(The data)

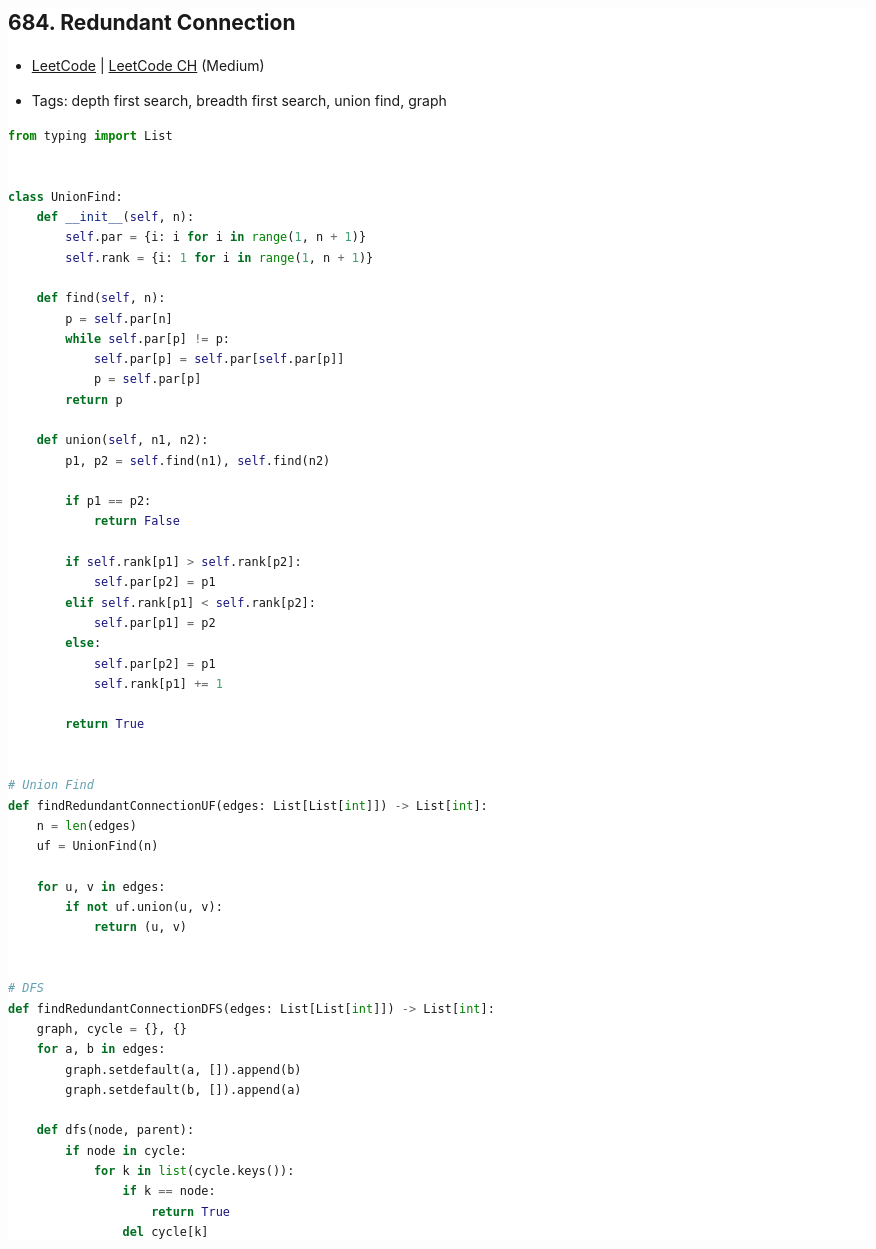 ## 684. Redundant Connection

-   [LeetCode](https://leetcode.com/problems/redundant-connection/) | [LeetCode CH](https://leetcode.cn/problems/redundant-connection/) (Medium)

-   Tags: depth first search, breadth first search, union find, graph

```python title="684. Redundant Connection - Python Solution"
from typing import List


class UnionFind:
    def __init__(self, n):
        self.par = {i: i for i in range(1, n + 1)}
        self.rank = {i: 1 for i in range(1, n + 1)}

    def find(self, n):
        p = self.par[n]
        while self.par[p] != p:
            self.par[p] = self.par[self.par[p]]
            p = self.par[p]
        return p

    def union(self, n1, n2):
        p1, p2 = self.find(n1), self.find(n2)

        if p1 == p2:
            return False

        if self.rank[p1] > self.rank[p2]:
            self.par[p2] = p1
        elif self.rank[p1] < self.rank[p2]:
            self.par[p1] = p2
        else:
            self.par[p2] = p1
            self.rank[p1] += 1

        return True


# Union Find
def findRedundantConnectionUF(edges: List[List[int]]) -> List[int]:
    n = len(edges)
    uf = UnionFind(n)

    for u, v in edges:
        if not uf.union(u, v):
            return (u, v)


# DFS
def findRedundantConnectionDFS(edges: List[List[int]]) -> List[int]:
    graph, cycle = {}, {}
    for a, b in edges:
        graph.setdefault(a, []).append(b)
        graph.setdefault(b, []).append(a)

    def dfs(node, parent):
        if node in cycle:
            for k in list(cycle.keys()):
                if k == node:
                    return True
                del cycle[k]

```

(End The data)

*Work to be completed*: Write every entry again exactly as given, skipping the pictures.

*Response*:
 ## 684. Redundant Connection

-   [LeetCode](https://leetcode.com/problems/redundant-connection/) | [LeetCode CH](https://leetcode.cn/problems/redundant-connection/) (Medium)

-   Tags: depth first search, breadth first search, union find, graph

```python title="684. Redundant Connection - Python Solution"
from typing import List


class UnionFind:
    def __init__(self, n):
        self.par = {i: i for i in range(1, n + 1)}
        self.rank = {i: 1 for i in range(1, n + 1)}

    def find(self, n):
        p = self.par[n]
        while self.par[p] != p:
            self.par[p] = self.par[self.par[p]]
            p = self.par[p]
        return p

    def union(self, n1, n2):
        p1, p2 = self.find(n1), self.find(n2)

        if p1 == p2:
            return False

        if self.rank[p1] > self.rank[p2]:
            self.par[p2] = p1
        elif self.rank[p1] < self.rank[p2]:
            self.par[p1] = p2
        else:
            self.par[p2] = p1
            self.rank[p1] += 1

        return True


# Union Find
def findRedundantConnectionUF(edges: List[List[int]]) -> List[int]:
    n = len(edges)
    uf = UnionFind(n)

    for u, v in edges:
        if not uf.union(u, v):
            return (u, v)


# DFS
def findRedundantConnectionDFS(edges: List[List[int]]) -> List[int]:
    graph, cycle = {}, {}
    for a, b in edges:
        graph.setdefault(a, []).append(b)
        graph.setdefault(b, []).append(a)

    def dfs(node, parent):
        if node in cycle:
            for k in list(cycle.keys()):
                if k == node:
                    return True
                del cycle[k]

```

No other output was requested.